Jill Jones
What is the world of breath?
The air is a huge forest blowing
Is matter always in flight?
Everything bends with love but can’t be folded in a box
Was I once a sea, a very small one?
Every night is the morning of my death and my resurrection
How often have I floated so that I could rise?
All sounds end with sky and ocean
What kind of magic is rain?
I am the dust of an asteroid, the blink of an atom passing another
Aren’t all corners special?
Here are the great laws of photosynthesis, volume, gravity
What is the dark matter of love?
The endless turning atmosphere, the shaping wind
Where is the sky’s origin or end?
Air is gold with starlight when I step out towards the sand
What is it about rending that seems sad, isn’t that a kind of making?
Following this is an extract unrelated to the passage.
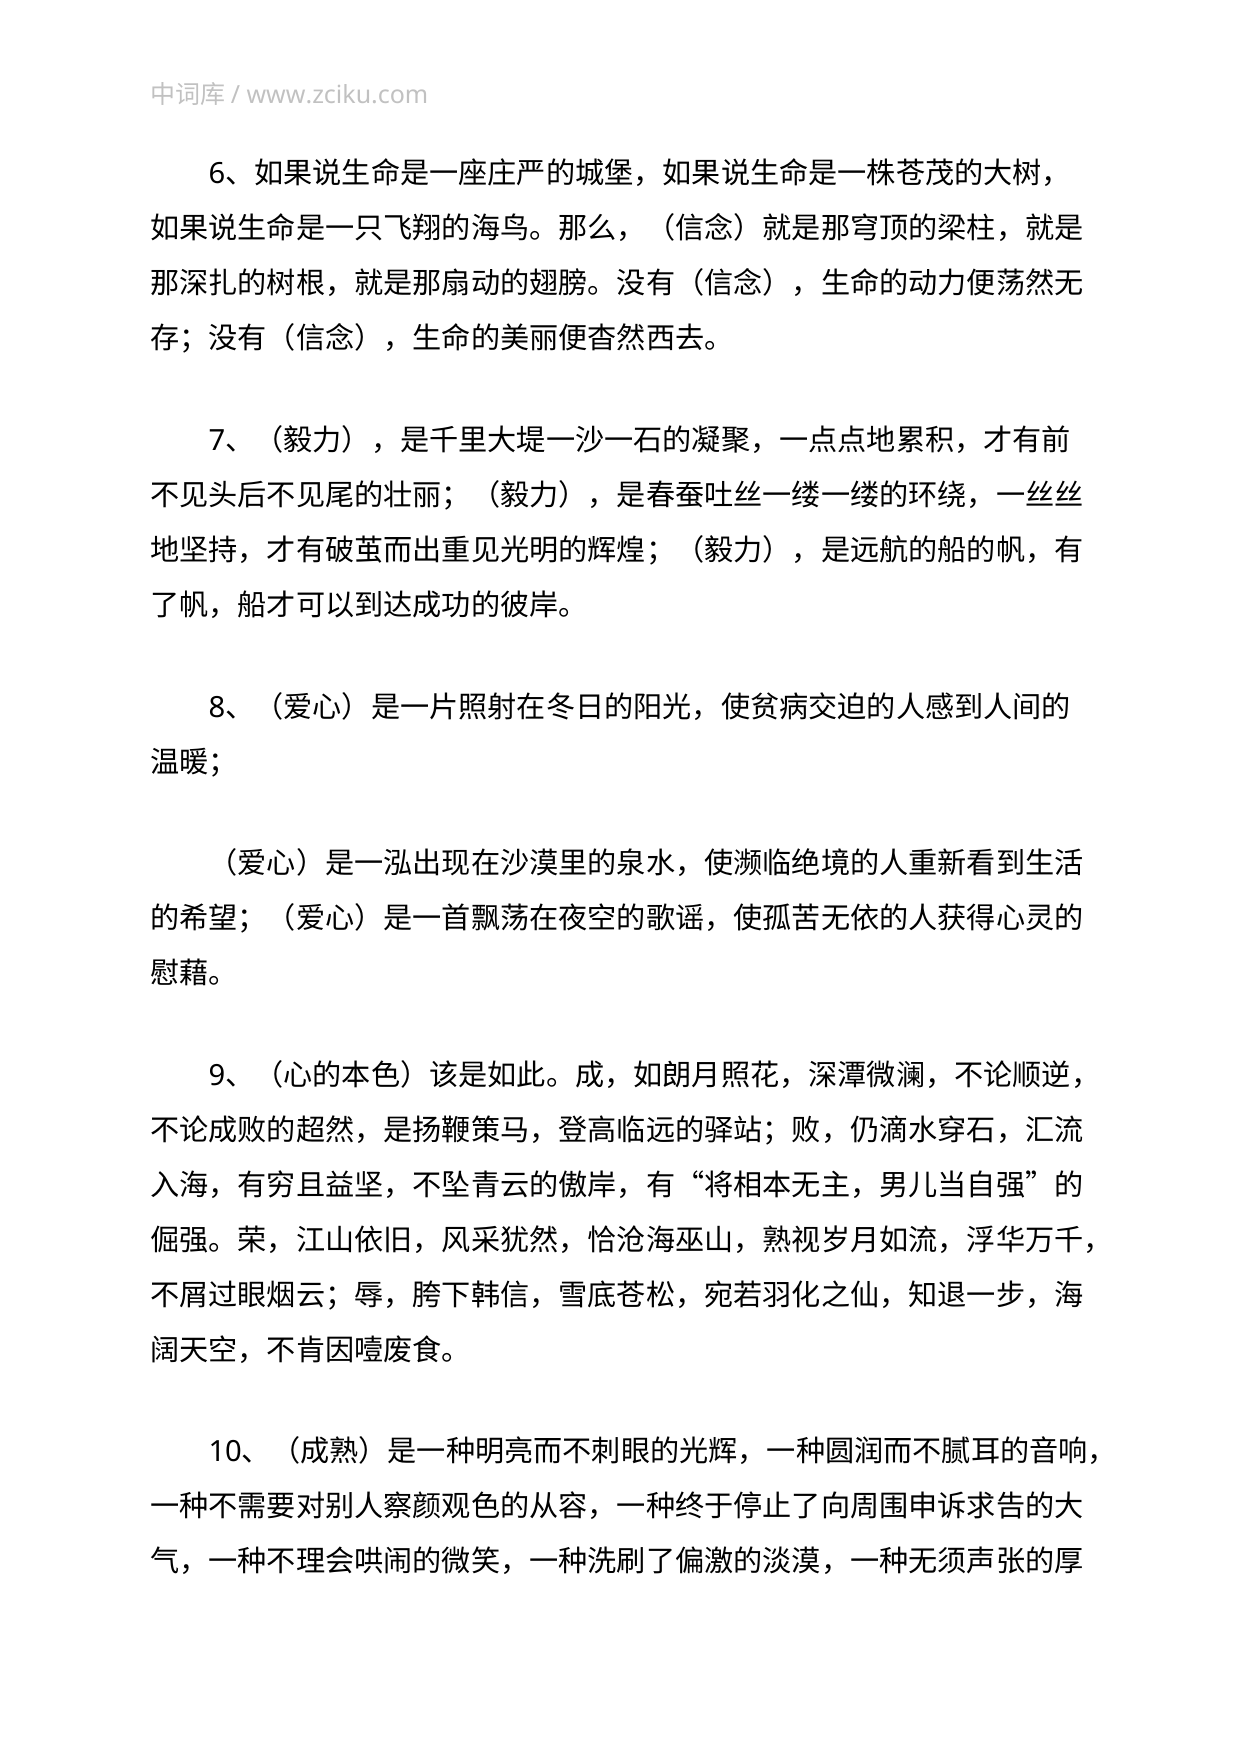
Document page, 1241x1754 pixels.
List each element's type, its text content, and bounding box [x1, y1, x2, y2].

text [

As if this underworld was clear and cool, or a place to hide
How often has my breath caught on my body?
Matter in the end is always light
Isn’t time a kind of detour, but necessary?
The dust of others, waves of grass
Isn’t every discussion an unravelling?
There’s this assonance in things waves tracks days
Is it here you stop making sense?
Crows circle above the shuddering trees
Robe, 6 December 2020
Jill Jones was born in Sydney and has lived in Adelaide since 2008. Recent books include Wild Curious Air, winner of the 2021 Wesley Michel Wright Prize, A History Of What I’ll Become, shortlisted for the 2021 Kenneth Slessor Award, and Viva the Real, shortlisted for the 2019 Prime Minister’s Literary Award for Poetry and the 2020 John Bray Award. In 2015 she won the Victorian Premier’s Prize for Poetry for The Beautiful Anxiety. She has been an academic for a number of years, but has also worked as an arts administrator, journalist, and book editor.